(REQUEST) Every line from the one containing "(ACREDITACIÓN DE CONDUCTORES).**" to the one containing "la referida documentación." in the records below, both included, must be set down exactly, and no other line.

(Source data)
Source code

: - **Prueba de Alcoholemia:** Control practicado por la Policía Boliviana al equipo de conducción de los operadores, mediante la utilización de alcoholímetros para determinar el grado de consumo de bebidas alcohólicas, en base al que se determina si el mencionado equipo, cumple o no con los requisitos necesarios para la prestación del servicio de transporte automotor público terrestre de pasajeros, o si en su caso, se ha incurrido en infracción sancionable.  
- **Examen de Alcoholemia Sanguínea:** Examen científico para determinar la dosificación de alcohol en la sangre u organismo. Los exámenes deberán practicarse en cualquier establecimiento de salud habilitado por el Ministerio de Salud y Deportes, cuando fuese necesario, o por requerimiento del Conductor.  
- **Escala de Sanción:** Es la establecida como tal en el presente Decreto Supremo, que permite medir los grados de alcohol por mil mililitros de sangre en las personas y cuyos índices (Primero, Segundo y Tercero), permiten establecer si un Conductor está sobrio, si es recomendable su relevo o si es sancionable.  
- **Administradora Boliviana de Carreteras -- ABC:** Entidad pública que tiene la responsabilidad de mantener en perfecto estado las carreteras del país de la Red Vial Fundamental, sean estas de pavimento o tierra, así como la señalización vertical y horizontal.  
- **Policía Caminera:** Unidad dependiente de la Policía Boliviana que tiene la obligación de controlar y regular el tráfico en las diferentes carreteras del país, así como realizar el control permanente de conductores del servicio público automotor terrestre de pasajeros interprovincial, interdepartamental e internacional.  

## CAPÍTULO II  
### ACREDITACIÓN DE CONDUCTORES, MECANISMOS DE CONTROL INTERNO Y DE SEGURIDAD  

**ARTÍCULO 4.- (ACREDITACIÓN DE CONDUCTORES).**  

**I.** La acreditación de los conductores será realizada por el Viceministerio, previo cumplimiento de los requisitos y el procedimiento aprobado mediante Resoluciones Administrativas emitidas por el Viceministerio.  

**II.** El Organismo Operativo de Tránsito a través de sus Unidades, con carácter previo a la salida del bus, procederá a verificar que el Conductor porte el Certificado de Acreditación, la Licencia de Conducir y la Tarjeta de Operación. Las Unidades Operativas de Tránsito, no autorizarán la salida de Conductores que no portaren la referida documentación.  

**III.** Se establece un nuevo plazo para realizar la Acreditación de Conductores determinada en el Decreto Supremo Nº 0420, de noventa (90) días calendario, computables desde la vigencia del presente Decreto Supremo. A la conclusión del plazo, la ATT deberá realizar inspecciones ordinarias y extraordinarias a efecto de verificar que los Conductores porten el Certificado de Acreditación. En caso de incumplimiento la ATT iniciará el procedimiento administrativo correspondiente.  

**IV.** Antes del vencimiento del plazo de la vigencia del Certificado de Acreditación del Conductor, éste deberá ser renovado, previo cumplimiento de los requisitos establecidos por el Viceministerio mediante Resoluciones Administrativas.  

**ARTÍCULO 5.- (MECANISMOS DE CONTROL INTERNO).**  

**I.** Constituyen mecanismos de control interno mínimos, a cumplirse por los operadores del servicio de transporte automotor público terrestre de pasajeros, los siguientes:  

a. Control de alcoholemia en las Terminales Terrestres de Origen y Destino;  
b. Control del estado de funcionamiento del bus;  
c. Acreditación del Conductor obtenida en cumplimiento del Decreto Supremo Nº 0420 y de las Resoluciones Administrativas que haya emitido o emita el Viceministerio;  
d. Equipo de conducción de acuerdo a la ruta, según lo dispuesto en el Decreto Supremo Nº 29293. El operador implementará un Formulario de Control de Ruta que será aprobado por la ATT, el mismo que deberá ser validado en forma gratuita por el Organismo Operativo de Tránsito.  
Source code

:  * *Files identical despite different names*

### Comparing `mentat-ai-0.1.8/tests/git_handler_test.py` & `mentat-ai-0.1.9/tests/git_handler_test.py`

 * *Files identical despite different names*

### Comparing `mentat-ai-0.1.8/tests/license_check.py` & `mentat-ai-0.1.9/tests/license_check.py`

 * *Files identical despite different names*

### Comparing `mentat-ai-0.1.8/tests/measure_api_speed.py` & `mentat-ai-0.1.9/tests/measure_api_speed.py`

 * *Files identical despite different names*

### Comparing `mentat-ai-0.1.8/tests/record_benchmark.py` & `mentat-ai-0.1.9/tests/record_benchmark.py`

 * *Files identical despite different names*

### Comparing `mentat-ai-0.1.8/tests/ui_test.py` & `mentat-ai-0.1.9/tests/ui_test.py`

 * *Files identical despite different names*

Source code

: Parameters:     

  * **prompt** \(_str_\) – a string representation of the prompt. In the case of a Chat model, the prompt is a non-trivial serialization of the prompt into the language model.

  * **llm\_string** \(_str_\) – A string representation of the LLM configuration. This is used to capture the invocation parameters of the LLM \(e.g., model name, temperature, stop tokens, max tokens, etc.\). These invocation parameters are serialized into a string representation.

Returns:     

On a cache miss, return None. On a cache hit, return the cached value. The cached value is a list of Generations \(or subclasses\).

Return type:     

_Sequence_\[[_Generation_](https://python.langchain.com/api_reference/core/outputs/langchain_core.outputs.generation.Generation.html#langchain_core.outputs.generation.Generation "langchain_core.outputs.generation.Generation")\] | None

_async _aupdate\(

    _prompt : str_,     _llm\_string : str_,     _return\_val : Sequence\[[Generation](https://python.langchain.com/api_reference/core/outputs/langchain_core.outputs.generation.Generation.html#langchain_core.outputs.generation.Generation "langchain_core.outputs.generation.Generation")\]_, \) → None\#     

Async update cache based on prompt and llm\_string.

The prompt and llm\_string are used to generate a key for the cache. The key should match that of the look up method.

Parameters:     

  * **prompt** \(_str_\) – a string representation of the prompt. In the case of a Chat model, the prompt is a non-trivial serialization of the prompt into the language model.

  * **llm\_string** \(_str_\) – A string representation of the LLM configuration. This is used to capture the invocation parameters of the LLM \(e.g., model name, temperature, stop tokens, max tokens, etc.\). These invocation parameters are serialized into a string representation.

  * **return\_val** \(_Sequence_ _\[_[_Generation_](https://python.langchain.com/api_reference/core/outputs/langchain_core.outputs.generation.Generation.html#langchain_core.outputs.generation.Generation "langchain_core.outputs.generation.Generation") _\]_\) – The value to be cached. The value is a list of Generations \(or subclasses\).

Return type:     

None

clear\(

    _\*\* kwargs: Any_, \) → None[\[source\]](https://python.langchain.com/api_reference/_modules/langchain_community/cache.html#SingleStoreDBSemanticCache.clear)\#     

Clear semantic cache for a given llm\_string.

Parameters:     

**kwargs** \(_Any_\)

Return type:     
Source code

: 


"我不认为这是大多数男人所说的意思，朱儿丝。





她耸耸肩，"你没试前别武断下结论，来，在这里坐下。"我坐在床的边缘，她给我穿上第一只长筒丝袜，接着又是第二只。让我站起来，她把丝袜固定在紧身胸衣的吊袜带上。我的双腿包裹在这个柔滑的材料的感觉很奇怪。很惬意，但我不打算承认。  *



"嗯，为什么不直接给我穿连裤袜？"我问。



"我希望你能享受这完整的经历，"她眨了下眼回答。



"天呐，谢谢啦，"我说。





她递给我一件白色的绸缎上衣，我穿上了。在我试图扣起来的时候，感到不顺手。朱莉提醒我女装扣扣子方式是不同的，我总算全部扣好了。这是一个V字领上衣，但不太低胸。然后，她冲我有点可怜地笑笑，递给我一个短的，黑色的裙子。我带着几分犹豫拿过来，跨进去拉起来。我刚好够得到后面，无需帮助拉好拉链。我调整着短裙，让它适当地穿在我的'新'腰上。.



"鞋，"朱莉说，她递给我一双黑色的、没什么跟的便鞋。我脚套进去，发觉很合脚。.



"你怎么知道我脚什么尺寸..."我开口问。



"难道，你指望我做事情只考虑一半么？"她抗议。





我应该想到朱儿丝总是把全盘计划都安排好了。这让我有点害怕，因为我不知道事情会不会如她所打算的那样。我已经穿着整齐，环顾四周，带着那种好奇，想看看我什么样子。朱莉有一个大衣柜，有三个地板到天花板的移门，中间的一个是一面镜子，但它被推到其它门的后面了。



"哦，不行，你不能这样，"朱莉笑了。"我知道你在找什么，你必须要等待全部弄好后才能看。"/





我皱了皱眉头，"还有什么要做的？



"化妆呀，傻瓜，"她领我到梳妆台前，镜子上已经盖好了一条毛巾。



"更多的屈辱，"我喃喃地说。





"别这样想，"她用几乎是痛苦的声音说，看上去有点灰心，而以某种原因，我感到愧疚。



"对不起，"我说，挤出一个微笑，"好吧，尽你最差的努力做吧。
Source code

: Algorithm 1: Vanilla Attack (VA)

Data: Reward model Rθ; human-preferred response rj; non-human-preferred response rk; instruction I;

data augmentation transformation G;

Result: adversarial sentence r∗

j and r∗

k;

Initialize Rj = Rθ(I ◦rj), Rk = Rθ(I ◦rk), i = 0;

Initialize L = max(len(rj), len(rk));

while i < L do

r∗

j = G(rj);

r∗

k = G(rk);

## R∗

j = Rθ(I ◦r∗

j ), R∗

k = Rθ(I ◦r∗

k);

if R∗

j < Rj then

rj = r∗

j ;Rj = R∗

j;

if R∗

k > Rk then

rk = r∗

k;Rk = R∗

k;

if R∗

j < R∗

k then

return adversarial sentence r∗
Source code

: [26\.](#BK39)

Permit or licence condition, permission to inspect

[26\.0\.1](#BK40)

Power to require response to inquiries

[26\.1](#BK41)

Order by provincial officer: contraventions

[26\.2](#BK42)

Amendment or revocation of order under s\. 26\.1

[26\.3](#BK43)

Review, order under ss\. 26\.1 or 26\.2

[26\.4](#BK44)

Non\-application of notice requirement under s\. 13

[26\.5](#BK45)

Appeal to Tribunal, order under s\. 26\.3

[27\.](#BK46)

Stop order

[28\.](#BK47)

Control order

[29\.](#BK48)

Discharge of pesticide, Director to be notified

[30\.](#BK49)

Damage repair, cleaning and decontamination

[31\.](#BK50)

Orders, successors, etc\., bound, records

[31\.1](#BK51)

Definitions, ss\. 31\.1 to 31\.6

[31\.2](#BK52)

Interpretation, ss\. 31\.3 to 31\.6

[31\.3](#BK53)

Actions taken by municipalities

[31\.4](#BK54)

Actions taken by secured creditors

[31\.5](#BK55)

(WORKED SOLUTION)
**ARTÍCULO 4.- (ACREDITACIÓN DE CONDUCTORES).**  

**I.** La acreditación de los conductores será realizada por el Viceministerio, previo cumplimiento de los requisitos y el procedimiento aprobado mediante Resoluciones Administrativas emitidas por el Viceministerio.  

**II.** El Organismo Operativo de Tránsito a través de sus Unidades, con carácter previo a la salida del bus, procederá a verificar que el Conductor porte el Certificado de Acreditación, la Licencia de Conducir y la Tarjeta de Operación. Las Unidades Operativas de Tránsito, no autorizarán la salida de Conductores que no portaren la referida documentación.  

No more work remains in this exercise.